» **Stored data entries**:
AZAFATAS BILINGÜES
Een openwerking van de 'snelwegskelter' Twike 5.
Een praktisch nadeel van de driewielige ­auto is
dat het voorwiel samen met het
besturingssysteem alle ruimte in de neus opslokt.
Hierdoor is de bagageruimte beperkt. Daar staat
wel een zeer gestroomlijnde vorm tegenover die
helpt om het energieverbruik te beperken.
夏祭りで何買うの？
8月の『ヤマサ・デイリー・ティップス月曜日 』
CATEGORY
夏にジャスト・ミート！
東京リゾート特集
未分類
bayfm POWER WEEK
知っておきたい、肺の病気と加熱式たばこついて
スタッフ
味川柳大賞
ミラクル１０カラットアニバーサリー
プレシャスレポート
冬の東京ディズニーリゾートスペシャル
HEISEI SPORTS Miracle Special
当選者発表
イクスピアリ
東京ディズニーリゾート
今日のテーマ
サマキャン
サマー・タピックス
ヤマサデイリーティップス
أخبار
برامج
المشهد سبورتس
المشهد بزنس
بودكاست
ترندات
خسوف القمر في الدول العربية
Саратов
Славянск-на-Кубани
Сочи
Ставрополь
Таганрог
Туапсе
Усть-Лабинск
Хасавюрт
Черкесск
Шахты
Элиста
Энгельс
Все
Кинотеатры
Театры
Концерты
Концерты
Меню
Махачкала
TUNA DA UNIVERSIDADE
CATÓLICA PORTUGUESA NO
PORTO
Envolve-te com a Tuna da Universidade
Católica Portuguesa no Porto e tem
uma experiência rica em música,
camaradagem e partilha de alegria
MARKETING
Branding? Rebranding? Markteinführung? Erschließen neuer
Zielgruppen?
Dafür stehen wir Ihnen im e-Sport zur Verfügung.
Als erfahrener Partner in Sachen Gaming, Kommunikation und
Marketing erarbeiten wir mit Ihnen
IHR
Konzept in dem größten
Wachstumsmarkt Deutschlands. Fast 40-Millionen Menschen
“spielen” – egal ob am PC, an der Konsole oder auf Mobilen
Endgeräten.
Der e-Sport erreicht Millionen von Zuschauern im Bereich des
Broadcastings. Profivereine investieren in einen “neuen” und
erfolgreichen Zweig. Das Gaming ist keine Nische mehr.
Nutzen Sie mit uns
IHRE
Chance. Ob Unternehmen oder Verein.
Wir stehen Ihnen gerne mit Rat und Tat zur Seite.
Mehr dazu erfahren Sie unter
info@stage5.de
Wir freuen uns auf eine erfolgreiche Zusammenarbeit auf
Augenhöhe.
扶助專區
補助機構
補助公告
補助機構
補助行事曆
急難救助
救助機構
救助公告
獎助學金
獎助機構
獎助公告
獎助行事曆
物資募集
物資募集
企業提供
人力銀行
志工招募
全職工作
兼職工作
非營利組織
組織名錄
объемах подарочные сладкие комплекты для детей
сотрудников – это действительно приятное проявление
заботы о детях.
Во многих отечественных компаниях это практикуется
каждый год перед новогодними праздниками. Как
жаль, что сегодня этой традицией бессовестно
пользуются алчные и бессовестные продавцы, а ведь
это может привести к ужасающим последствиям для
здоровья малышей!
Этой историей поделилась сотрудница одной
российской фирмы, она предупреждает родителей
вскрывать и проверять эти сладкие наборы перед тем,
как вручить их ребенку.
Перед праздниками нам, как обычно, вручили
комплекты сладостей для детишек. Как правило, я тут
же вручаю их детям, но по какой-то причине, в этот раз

» **The task**:
Please reproduce every line of the material above word for word.

» **Answer below**:
AZAFATAS BILINGÜES
Een openwerking van de 'snelwegskelter' Twike 5.
Een praktisch nadeel van de driewielige ­auto is
dat het voorwiel samen met het
besturingssysteem alle ruimte in de neus opslokt.
Hierdoor is de bagageruimte beperkt. Daar staat
wel een zeer gestroomlijnde vorm tegenover die
helpt om het energieverbruik te beperken.
夏祭りで何買うの？
8月の『ヤマサ・デイリー・ティップス月曜日 』
CATEGORY
夏にジャスト・ミート！
東京リゾート特集
未分類
bayfm POWER WEEK
知っておきたい、肺の病気と加熱式たばこついて
スタッフ
味川柳大賞
ミラクル１０カラットアニバーサリー
プレシャスレポート
冬の東京ディズニーリゾートスペシャル
HEISEI SPORTS Miracle Special
当選者発表
イクスピアリ
東京ディズニーリゾート
今日のテーマ
サマキャン
サマー・タピックス
ヤマサデイリーティップス
أخبار
برامج
المشهد سبورتس
المشهد بزنس
بودكاست
ترندات
خسوف القمر في الدول العربية
Саратов
Славянск-на-Кубани
Сочи
Ставрополь
Таганрог
Туапсе
Усть-Лабинск
Хасавюрт
Черкесск
Шахты
Элиста
Энгельс
Все
Кинотеатры
Театры
Концерты
Концерты
Меню
Махачкала
TUNA DA UNIVERSIDADE
CATÓLICA PORTUGUESA NO
PORTO
Envolve-te com a Tuna da Universidade
Católica Portuguesa no Porto e tem
uma experiência rica em música,
camaradagem e partilha de alegria
MARKETING
Branding? Rebranding? Markteinführung? Erschließen neuer
Zielgruppen?
Dafür stehen wir Ihnen im e-Sport zur Verfügung.
Als erfahrener Partner in Sachen Gaming, Kommunikation und
Marketing erarbeiten wir mit Ihnen
IHR
Konzept in dem größten
Wachstumsmarkt Deutschlands. Fast 40-Millionen Menschen
“spielen” – egal ob am PC, an der Konsole oder auf Mobilen
Endgeräten.
Der e-Sport erreicht Millionen von Zuschauern im Bereich des
Broadcastings. Profivereine investieren in einen “neuen” und
erfolgreichen Zweig. Das Gaming ist keine Nische mehr.
Nutzen Sie mit uns
IHRE
Chance. Ob Unternehmen oder Verein.
Wir stehen Ihnen gerne mit Rat und Tat zur Seite.
Mehr dazu erfahren Sie unter
info@stage5.de
Wir freuen uns auf eine erfolgreiche Zusammenarbeit auf
Augenhöhe.
扶助專區
補助機構
補助公告
補助機構
補助行事曆
急難救助
救助機構
救助公告
獎助學金
獎助機構
獎助公告
獎助行事曆
物資募集
物資募集
企業提供
人力銀行
志工招募
全職工作
兼職工作
非營利組織
組織名錄
объемах подарочные сладкие комплекты для детей
сотрудников – это действительно приятное проявление
заботы о детях.
Во многих отечественных компаниях это практикуется
каждый год перед новогодними праздниками. Как
жаль, что сегодня этой традицией бессовестно
пользуются алчные и бессовестные продавцы, а ведь
это может привести к ужасающим последствиям для
здоровья малышей!
Этой историей поделилась сотрудница одной
российской фирмы, она предупреждает родителей
вскрывать и проверять эти сладкие наборы перед тем,
как вручить их ребенку.
Перед праздниками нам, как обычно, вручили
комплекты сладостей для детишек. Как правило, я тут
же вручаю их детям, но по какой-то причине, в этот раз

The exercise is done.